Another PNAS paper, co-authored by Chan School’s Marc Lipsitch, professor of epidemiology, examined how vaccines may help protect the microbiome, the collection of trillions of microorganisms throughout the body. The study noted that the microbiome appears to play an important role in helping humans mount effective immune responses to pathogens. But antimicrobials, which are often broad spectrum and don’t just target the organism that’s causing illness, could alter the microbiome and make it less effective when it comes to spurring the immune system into action.

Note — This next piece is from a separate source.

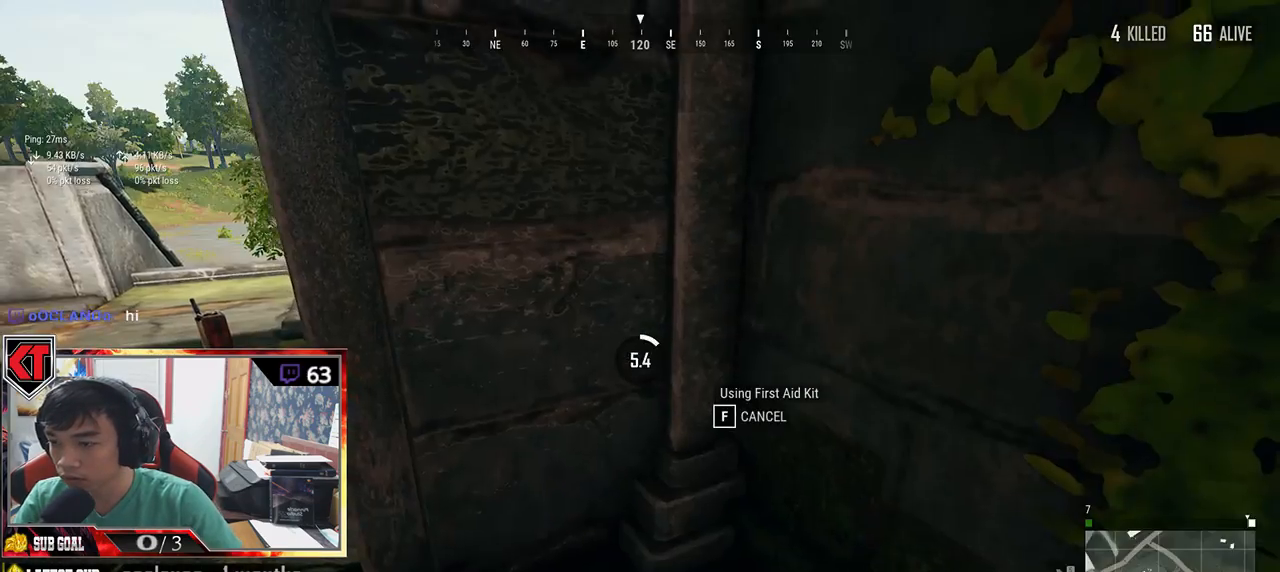
{"keys": [], "mouse": [], "events": []}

Further exploring the interplay between vaccines and the microbiome, a paper co-authored by Harvard Chan School PhD student Christine Tedijanto, showed the extent to which bacteria that are commonly found in the microbiome are exposed to antibiotics even when they are not the target of the medication. In other words, if a patient is prescribed antibiotics for a case of pneumonia caused by Streptococcus pneumoniae (S. pneumoniae), it’s likely the antibiotics will also affect E. Coli and other naturally occurring bacteria in the person’s microbiome that are not making the person sick. This in turn increases the likelihood that those untargeted bacteria may become resistant to the antibiotics.

Tedijanto’s study showed that vaccines can help mitigate this effect. She found that pneumococcal conjugate vaccination programs, which provide protection against S. pneumoniae infection, significantly reduce the amount of antibiotics E. Coli and Staphylococcus aureus (S. aureus) are exposed to even though they’re not directly targeted by the vaccine.

While there is significant potential for vaccines to help quell the burden of AMR, Bloom said that a robust and integrated set of solutions is needed, including the development of new vaccines, new antibiotics and other medications, as well as buy-in from policymakers, the global health community, and the public at large.